Bu yasa çıkmadan önce, 14 Mart’ta Harold Hamm’ın şirketi Continental Resources ile Enerji ve Kaynaklar Bakanlığı arasında, Houston’da detayları açıklanmayan bir anlaşma imzalandı. Buna göre Hamm, Trakya ve Diyarbakır'da petrol sondaj sahası kuracak.

Malum 16 Mart’ta, Cumhurbaşkanı Erdoğan ile Trump telefonla görüşmüş, 19 Mart’ta da Ekrem İmamoğlu tutuklanmıştı. Hamm’ın Ekrem İmamoğlu’nun tutuklanmasından 6 gün sonra 25 Mart’ta Fox News’in sorularına verdiği yanıta bir göz atalım:

Muhabirin, “Türkiye’de büyük bir huzursuzluk görüyoruz. Bunun petrol sektörüne etkisi konusunda ne düşünüyorsunuz?​” sorusuna verdiği yanıt Türkiye’nin nasıl bir Orta Doğu ülkesine dönüştürüldüğünü çok berrak şekilde ortaya koyuyor.

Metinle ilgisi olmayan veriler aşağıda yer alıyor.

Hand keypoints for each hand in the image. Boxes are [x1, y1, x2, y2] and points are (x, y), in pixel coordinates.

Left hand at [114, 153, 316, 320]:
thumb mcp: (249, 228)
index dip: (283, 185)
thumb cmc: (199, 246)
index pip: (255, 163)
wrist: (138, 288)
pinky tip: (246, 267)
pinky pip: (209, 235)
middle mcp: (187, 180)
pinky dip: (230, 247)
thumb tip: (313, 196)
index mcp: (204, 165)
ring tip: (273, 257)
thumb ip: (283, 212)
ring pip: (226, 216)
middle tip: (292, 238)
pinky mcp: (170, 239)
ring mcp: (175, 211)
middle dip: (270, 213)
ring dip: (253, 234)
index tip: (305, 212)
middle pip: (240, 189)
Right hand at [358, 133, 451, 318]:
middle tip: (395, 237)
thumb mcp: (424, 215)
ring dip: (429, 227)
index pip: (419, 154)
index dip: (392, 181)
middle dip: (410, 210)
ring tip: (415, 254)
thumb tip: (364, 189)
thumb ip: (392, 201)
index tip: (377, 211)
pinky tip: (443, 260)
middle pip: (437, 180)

“Demokratik olmayan ya da bir dereceye kadar demokrasinin var olduğu ama yeterli olmadığı ülkelerde böyle şeyler olur. Bilirsiniz, muhaliflerinizi hapse atarsınız ve onların icabına bakarsınız. Endişelenmiyorum."

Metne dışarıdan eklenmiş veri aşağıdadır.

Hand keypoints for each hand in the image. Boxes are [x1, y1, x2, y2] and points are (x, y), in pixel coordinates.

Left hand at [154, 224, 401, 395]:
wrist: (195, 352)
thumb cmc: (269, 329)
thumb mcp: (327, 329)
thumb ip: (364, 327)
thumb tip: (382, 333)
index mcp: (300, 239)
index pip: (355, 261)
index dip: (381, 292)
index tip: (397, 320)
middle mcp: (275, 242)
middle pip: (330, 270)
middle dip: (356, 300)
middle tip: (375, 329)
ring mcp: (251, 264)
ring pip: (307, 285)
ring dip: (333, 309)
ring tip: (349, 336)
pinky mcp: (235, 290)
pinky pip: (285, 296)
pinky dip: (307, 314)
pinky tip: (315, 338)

Bu ifadeler, laik Cumhuriyete, demokratik hukuk devletine inananlar için kabul edilemez. Ama maalesef karşı devrimin özellikle son 20 yıllık atağı sonrasında bu hale geldik. Toplum ve devletin tüm kurumlarında çoklu bir çürüme yaşıyoruz. Çağdaş uygarlık seviyesini yakalamak ve aşmak bir yana Orta Doğu bataklığına hızla sürükleniyoruz. Türk kimliğini ve kültürünü kaybettik, Arap kültürü ve kimliği, toplumun önemli bir bölümünü etkisi altına aldı. Kabullenmiyor ve ret ediyorum. Atatürk ilke ve devrimlerine, laik Türkiye Cumhuriyetine, demokratik hukuk devletine sahip çıkmak için direnmek ve karşı devrimi püskürtmek zorundayız.